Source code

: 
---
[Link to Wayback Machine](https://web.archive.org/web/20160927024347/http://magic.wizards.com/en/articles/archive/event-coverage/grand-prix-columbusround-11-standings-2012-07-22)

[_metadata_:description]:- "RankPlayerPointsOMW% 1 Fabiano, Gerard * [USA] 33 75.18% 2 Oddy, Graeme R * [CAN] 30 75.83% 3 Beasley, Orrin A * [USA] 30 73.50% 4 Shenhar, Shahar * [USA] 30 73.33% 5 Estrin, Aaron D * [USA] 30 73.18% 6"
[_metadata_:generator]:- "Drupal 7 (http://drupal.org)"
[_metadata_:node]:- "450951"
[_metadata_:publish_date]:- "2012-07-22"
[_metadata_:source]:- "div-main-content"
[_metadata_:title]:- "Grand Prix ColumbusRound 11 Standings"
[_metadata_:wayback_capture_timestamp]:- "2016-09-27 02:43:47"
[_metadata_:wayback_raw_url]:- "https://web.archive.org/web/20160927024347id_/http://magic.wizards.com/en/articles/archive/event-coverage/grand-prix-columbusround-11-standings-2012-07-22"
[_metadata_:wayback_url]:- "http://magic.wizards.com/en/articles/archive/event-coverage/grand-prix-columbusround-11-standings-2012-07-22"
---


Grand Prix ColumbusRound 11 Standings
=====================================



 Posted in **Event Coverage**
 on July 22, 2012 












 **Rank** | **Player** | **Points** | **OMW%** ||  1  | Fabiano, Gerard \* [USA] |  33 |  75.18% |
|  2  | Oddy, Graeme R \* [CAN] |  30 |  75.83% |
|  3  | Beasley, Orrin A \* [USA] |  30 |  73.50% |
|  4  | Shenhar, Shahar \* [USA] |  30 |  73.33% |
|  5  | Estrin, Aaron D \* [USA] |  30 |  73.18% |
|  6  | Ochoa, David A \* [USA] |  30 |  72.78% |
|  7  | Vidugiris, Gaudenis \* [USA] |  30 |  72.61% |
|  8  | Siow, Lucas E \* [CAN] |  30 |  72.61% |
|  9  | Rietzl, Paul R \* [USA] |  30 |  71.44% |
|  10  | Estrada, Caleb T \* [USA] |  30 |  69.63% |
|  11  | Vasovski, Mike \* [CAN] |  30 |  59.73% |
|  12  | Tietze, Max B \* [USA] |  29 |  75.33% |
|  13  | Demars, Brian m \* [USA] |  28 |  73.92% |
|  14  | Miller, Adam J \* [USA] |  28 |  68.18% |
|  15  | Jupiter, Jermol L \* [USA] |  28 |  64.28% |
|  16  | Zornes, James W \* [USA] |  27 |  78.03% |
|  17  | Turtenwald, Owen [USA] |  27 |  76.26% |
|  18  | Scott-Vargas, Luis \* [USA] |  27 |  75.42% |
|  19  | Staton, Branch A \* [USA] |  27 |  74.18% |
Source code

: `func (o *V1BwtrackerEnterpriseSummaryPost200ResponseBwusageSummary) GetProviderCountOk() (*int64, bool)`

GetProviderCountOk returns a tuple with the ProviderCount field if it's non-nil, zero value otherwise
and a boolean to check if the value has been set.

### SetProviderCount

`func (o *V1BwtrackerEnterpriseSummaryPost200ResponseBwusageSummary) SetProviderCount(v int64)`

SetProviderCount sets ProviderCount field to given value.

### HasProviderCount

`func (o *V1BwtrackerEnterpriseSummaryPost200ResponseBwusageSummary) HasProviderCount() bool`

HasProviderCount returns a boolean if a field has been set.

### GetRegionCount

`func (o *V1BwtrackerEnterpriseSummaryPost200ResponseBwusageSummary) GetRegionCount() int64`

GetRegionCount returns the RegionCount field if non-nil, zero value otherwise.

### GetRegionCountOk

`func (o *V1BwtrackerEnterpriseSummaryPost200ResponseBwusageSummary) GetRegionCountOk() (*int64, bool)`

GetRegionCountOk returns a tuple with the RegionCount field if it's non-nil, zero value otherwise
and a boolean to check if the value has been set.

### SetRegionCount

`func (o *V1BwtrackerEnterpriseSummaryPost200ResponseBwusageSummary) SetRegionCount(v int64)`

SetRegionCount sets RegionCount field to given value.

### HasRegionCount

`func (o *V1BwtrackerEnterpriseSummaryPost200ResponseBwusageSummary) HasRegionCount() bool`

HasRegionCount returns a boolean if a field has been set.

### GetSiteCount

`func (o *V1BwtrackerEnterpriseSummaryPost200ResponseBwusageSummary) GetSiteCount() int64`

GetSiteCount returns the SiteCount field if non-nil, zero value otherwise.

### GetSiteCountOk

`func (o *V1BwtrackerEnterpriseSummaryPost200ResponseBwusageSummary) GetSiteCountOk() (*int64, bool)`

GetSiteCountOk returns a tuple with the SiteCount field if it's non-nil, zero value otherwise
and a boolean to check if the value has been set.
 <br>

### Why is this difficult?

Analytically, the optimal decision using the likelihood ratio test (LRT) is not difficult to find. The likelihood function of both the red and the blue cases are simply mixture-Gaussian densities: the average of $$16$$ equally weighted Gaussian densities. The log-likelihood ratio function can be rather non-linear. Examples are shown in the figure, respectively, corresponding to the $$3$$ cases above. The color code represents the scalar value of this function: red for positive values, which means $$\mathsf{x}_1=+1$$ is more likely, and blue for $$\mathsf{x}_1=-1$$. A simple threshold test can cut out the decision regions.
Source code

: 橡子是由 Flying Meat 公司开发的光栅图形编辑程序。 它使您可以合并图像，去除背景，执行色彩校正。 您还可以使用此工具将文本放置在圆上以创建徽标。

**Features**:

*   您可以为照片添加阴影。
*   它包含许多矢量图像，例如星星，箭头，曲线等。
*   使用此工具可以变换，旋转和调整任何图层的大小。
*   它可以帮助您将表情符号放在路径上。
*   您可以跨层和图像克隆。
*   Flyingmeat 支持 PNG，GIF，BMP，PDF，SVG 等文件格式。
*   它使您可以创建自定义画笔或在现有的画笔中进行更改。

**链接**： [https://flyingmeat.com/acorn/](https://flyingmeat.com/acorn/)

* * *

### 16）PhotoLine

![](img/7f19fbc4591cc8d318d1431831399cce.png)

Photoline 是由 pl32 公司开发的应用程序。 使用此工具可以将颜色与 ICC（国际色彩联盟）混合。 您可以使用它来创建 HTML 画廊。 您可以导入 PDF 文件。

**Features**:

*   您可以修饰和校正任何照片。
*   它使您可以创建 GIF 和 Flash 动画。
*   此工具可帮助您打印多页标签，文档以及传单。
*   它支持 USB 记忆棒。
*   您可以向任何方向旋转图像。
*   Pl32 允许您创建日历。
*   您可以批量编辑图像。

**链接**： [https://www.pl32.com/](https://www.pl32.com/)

━━━━━━

The full material has to be written out again exactly as shown.

Source code

: 
---
[Link to Wayback Machine](https://web.archive.org/web/20160927024347/http://magic.wizards.com/en/articles/archive/event-coverage/grand-prix-columbusround-11-standings-2012-07-22)

[_metadata_:description]:- "RankPlayerPointsOMW% 1 Fabiano, Gerard * [USA] 33 75.18% 2 Oddy, Graeme R * [CAN] 30 75.83% 3 Beasley, Orrin A * [USA] 30 73.50% 4 Shenhar, Shahar * [USA] 30 73.33% 5 Estrin, Aaron D * [USA] 30 73.18% 6"
[_metadata_:generator]:- "Drupal 7 (http://drupal.org)"
[_metadata_:node]:- "450951"
[_metadata_:publish_date]:- "2012-07-22"
[_metadata_:source]:- "div-main-content"
[_metadata_:title]:- "Grand Prix ColumbusRound 11 Standings"
[_metadata_:wayback_capture_timestamp]:- "2016-09-27 02:43:47"
[_metadata_:wayback_raw_url]:- "https://web.archive.org/web/20160927024347id_/http://magic.wizards.com/en/articles/archive/event-coverage/grand-prix-columbusround-11-standings-2012-07-22"
[_metadata_:wayback_url]:- "http://magic.wizards.com/en/articles/archive/event-coverage/grand-prix-columbusround-11-standings-2012-07-22"
---


Grand Prix ColumbusRound 11 Standings
=====================================



 Posted in **Event Coverage**
 on July 22, 2012 












 **Rank** | **Player** | **Points** | **OMW%** ||  1  | Fabiano, Gerard \* [USA] |  33 |  75.18% |
|  2  | Oddy, Graeme R \* [CAN] |  30 |  75.83% |
|  3  | Beasley, Orrin A \* [USA] |  30 |  73.50% |
|  4  | Shenhar, Shahar \* [USA] |  30 |  73.33% |
|  5  | Estrin, Aaron D \* [USA] |  30 |  73.18% |
|  6  | Ochoa, David A \* [USA] |  30 |  72.78% |
|  7  | Vidugiris, Gaudenis \* [USA] |  30 |  72.61% |
|  8  | Siow, Lucas E \* [CAN] |  30 |  72.61% |
|  9  | Rietzl, Paul R \* [USA] |  30 |  71.44% |
|  10  | Estrada, Caleb T \* [USA] |  30 |  69.63% |
|  11  | Vasovski, Mike \* [CAN] |  30 |  59.73% |
|  12  | Tietze, Max B \* [USA] |  29 |  75.33% |
|  13  | Demars, Brian m \* [USA] |  28 |  73.92% |
|  14  | Miller, Adam J \* [USA] |  28 |  68.18% |
|  15  | Jupiter, Jermol L \* [USA] |  28 |  64.28% |
|  16  | Zornes, James W \* [USA] |  27 |  78.03% |
|  17  | Turtenwald, Owen [USA] |  27 |  76.26% |
|  18  | Scott-Vargas, Luis \* [USA] |  27 |  75.42% |
|  19  | Staton, Branch A \* [USA] |  27 |  74.18% |
Source code

: `func (o *V1BwtrackerEnterpriseSummaryPost200ResponseBwusageSummary) GetProviderCountOk() (*int64, bool)`

GetProviderCountOk returns a tuple with the ProviderCount field if it's non-nil, zero value otherwise
and a boolean to check if the value has been set.

### SetProviderCount

`func (o *V1BwtrackerEnterpriseSummaryPost200ResponseBwusageSummary) SetProviderCount(v int64)`

SetProviderCount sets ProviderCount field to given value.

### HasProviderCount

`func (o *V1BwtrackerEnterpriseSummaryPost200ResponseBwusageSummary) HasProviderCount() bool`

HasProviderCount returns a boolean if a field has been set.

### GetRegionCount

`func (o *V1BwtrackerEnterpriseSummaryPost200ResponseBwusageSummary) GetRegionCount() int64`

GetRegionCount returns the RegionCount field if non-nil, zero value otherwise.

### GetRegionCountOk

`func (o *V1BwtrackerEnterpriseSummaryPost200ResponseBwusageSummary) GetRegionCountOk() (*int64, bool)`

GetRegionCountOk returns a tuple with the RegionCount field if it's non-nil, zero value otherwise
and a boolean to check if the value has been set.

### SetRegionCount

`func (o *V1BwtrackerEnterpriseSummaryPost200ResponseBwusageSummary) SetRegionCount(v int64)`

SetRegionCount sets RegionCount field to given value.

### HasRegionCount

`func (o *V1BwtrackerEnterpriseSummaryPost200ResponseBwusageSummary) HasRegionCount() bool`

HasRegionCount returns a boolean if a field has been set.

### GetSiteCount

`func (o *V1BwtrackerEnterpriseSummaryPost200ResponseBwusageSummary) GetSiteCount() int64`

GetSiteCount returns the SiteCount field if non-nil, zero value otherwise.

### GetSiteCountOk

`func (o *V1BwtrackerEnterpriseSummaryPost200ResponseBwusageSummary) GetSiteCountOk() (*int64, bool)`

GetSiteCountOk returns a tuple with the SiteCount field if it's non-nil, zero value otherwise
and a boolean to check if the value has been set.
 <br>

### Why is this difficult?

Analytically, the optimal decision using the likelihood ratio test (LRT) is not difficult to find. The likelihood function of both the red and the blue cases are simply mixture-Gaussian densities: the average of $$16$$ equally weighted Gaussian densities. The log-likelihood ratio function can be rather non-linear. Examples are shown in the figure, respectively, corresponding to the $$3$$ cases above. The color code represents the scalar value of this function: red for positive values, which means $$\mathsf{x}_1=+1$$ is more likely, and blue for $$\mathsf{x}_1=-1$$. A simple threshold test can cut out the decision regions.
Source code

: 橡子是由 Flying Meat 公司开发的光栅图形编辑程序。 它使您可以合并图像，去除背景，执行色彩校正。 您还可以使用此工具将文本放置在圆上以创建徽标。

**Features**:

*   您可以为照片添加阴影。
*   它包含许多矢量图像，例如星星，箭头，曲线等。
*   使用此工具可以变换，旋转和调整任何图层的大小。
*   它可以帮助您将表情符号放在路径上。
*   您可以跨层和图像克隆。
*   Flyingmeat 支持 PNG，GIF，BMP，PDF，SVG 等文件格式。
*   它使您可以创建自定义画笔或在现有的画笔中进行更改。

**链接**： [https://flyingmeat.com/acorn/](https://flyingmeat.com/acorn/)

* * *

### 16）PhotoLine

![](img/7f19fbc4591cc8d318d1431831399cce.png)

Photoline 是由 pl32 公司开发的应用程序。 使用此工具可以将颜色与 ICC（国际色彩联盟）混合。 您可以使用它来创建 HTML 画廊。 您可以导入 PDF 文件。

**Features**:

*   您可以修饰和校正任何照片。
*   它使您可以创建 GIF 和 Flash 动画。
*   此工具可帮助您打印多页标签，文档以及传单。
*   它支持 USB 记忆棒。
*   您可以向任何方向旋转图像。
*   Pl32 允许您创建日历。
*   您可以批量编辑图像。

**链接**： [https://www.pl32.com/](https://www.pl32.com/)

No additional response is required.